We believe that to accelerate and scale EfS in formal education, we need to provide a wide range of researchers and practitioners with exemplary EfS materials that reflect the EfS Benchmarks in a way that is accessible and usable. To that end, we will increase the amount of high quality EfS curricula, learning experiences and student work designed, delivered and assessed in schools and universities.  In addition, we need to be able to calibrate quality “depths of knowledge” expectations and grade level

appropriateness across disciplines and grade levels. To that end, we need to collect a critical mass of curriculum materials and student work samples to calibrate quality and grade level appropriateness and to create and develop accurate EfS learning progressions and data for the purpose of appropriately evaluating student work, and for the purpose of conducting verifiable research on the results of EfS on students, faculty, school culture and sustainable community development.  Therefore, the next step is the “Call for Exemplars”.

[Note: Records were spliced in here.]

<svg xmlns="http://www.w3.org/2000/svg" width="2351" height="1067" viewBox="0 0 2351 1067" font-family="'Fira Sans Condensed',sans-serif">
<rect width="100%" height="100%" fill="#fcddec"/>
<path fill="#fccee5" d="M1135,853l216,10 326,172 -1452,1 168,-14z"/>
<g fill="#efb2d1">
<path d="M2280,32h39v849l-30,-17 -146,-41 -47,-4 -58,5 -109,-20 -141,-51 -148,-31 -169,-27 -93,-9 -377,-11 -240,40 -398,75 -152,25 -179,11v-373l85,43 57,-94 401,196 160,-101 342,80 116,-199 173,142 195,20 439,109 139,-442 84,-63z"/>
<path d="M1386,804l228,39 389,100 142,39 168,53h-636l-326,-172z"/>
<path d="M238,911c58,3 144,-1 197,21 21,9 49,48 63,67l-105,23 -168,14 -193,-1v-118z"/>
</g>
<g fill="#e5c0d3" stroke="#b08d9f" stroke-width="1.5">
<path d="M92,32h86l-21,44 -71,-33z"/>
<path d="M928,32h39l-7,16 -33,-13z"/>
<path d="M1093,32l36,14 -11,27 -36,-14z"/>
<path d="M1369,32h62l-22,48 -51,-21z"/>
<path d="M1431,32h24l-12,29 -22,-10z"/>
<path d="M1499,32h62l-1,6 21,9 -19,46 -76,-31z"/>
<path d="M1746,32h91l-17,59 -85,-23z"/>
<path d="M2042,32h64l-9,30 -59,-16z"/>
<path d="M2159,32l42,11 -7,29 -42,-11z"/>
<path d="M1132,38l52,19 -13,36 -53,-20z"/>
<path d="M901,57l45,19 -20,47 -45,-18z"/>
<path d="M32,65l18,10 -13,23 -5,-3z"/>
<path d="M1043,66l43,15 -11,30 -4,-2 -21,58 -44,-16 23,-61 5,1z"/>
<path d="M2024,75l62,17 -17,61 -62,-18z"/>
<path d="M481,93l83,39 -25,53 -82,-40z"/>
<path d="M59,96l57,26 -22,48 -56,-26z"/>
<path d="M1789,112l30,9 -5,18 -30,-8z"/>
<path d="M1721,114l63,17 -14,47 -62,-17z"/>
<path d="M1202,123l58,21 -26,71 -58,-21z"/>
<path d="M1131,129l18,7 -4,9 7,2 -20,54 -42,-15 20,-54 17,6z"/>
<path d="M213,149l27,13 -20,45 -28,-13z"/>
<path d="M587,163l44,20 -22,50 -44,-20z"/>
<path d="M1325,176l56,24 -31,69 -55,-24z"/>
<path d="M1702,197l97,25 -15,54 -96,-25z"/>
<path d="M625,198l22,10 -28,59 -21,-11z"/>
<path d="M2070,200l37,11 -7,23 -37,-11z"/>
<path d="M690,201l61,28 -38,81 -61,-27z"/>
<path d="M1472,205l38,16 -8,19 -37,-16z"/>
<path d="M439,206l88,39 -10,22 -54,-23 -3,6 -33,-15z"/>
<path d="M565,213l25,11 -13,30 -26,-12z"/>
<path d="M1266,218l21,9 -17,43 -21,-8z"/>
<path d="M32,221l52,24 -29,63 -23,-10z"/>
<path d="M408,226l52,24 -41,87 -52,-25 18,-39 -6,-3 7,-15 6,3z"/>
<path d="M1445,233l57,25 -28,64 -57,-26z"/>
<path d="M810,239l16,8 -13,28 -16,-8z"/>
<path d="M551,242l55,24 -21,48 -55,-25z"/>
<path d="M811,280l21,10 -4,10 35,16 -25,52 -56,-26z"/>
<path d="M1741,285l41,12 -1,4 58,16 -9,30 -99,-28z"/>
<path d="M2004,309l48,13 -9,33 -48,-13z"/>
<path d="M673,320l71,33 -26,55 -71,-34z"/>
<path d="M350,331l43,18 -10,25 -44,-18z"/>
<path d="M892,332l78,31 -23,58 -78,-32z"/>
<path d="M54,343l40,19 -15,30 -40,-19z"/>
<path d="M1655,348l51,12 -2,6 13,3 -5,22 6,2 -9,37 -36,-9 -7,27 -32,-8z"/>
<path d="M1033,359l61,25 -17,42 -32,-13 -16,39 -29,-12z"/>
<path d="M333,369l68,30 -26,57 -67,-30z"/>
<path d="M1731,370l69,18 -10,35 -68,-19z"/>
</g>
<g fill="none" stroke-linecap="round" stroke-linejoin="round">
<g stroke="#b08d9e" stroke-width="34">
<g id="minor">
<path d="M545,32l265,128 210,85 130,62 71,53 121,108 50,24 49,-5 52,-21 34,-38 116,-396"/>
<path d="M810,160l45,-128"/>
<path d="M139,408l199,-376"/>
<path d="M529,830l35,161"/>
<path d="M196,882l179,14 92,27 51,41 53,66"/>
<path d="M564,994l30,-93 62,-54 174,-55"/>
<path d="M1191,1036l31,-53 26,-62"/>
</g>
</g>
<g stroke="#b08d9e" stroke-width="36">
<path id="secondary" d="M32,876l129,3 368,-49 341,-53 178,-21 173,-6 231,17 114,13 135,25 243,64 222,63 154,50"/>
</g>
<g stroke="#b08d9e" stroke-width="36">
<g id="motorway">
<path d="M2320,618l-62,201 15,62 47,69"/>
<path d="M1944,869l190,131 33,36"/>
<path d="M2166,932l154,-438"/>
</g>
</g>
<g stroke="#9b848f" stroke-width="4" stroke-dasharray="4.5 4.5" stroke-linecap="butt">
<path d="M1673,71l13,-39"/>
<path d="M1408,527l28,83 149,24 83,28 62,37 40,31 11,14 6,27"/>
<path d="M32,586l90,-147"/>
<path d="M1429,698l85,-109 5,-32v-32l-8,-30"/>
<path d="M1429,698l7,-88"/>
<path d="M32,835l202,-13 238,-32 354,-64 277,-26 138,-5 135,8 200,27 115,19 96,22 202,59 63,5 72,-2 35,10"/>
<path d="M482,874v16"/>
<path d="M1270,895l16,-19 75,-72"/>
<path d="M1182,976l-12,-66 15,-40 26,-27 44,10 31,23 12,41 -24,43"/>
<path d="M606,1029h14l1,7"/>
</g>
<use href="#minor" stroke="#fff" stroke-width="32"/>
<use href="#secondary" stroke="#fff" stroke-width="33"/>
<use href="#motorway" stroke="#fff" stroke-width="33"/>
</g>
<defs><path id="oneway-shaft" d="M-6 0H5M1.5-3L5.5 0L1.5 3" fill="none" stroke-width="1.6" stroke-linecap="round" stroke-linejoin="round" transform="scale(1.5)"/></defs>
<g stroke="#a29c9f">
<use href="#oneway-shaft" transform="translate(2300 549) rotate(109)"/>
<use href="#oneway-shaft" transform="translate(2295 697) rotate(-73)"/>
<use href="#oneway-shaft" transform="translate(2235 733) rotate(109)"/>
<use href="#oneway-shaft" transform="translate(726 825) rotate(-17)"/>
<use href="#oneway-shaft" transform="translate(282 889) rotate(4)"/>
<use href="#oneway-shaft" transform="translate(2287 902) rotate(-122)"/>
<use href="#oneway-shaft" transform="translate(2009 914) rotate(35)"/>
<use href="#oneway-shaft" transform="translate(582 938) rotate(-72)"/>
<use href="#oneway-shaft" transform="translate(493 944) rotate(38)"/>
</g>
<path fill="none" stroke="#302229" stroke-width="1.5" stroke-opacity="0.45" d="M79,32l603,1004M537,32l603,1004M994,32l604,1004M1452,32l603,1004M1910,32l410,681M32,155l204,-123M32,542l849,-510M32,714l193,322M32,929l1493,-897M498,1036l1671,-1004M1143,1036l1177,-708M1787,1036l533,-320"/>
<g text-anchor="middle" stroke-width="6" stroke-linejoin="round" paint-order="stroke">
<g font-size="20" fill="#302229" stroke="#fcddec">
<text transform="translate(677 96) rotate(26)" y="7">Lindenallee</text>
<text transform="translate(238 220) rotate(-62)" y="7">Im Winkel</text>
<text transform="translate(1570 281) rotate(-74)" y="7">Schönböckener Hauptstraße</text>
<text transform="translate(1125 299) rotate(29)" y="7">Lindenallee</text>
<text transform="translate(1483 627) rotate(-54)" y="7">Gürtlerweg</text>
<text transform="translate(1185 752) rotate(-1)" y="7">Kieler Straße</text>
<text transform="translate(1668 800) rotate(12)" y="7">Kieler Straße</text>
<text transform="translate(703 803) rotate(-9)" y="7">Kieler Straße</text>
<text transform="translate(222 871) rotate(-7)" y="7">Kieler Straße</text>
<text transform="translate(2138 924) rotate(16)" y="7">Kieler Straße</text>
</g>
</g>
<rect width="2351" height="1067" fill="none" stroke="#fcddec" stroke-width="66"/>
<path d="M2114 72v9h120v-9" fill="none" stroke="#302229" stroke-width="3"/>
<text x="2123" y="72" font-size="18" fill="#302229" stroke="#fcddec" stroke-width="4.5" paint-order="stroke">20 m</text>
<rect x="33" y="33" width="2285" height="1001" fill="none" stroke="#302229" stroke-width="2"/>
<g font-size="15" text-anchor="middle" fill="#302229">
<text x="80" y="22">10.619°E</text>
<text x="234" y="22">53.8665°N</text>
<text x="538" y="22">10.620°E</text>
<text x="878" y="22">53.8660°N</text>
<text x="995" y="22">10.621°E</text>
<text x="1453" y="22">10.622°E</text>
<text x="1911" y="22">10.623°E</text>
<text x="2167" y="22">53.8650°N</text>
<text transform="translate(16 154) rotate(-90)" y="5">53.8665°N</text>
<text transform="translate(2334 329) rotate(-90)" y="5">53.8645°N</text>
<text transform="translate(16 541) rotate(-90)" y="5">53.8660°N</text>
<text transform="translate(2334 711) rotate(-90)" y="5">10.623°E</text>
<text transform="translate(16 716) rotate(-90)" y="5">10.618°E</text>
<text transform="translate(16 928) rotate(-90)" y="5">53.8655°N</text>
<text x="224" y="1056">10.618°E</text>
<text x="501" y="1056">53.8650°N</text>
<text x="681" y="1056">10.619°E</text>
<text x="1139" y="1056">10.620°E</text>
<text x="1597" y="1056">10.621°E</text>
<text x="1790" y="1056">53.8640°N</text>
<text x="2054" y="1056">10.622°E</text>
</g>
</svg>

A core group of the EfS Benchmarks team is currently building EfS Learning Progressions, a new multi-media repository — a cultural celebration (if you will) of EfS exemplars including curriculum units, courses, assessments, rubrics and other forms of explicit performance criteria, with student work samples, particularly highlighting examples of student leadership actions that are aligned with the EfS Benchmarks. Stories, interviews, discussion, images, narration and film will illustrate and illuminate the contexts and the power of this work on the ground. The repository will serve teachers, professors, researchers, administrators, and curriculum designers by giving them developmentally appropriate “quality anchors” as they design, adapt, and deliver education for a sustainable future. Any evidence of results that translate into verifiable improved sustainable school/community indicators (improved water quality, energy reductions, moves to clean green renewables, improved air quality, student achievement, health and improved school culture, etc.) will be tracked for research purposes.  Over time, we will be able to map EfS attributes being targeted and assessed, conduct strengths and gap analyses, and track geographic and demographic data.

In keeping with the thinking that characterizes Education for Sustainability, we have a vision of the role that education can and does play in making the shift toward sustain-ability. We know what our current reality is, and we are using the structural tension between the two to catalyze movement and to increase the momentum we need to effectively educate for the future we want, just in time. We need students and their families and communities to demand it, and we need faculty and administrators to embrace it, embody it and embolden us all.

Note: Green buildings and grounds, procurement, investments, and improved occupant health are critical components of EfS. This document does not include benchmarks for them. We recommend LEED, U.S. Dept. of Education Green Ribbon Schools, CHPS, Eco Schools, Farm to School, and the Living Building Challenge.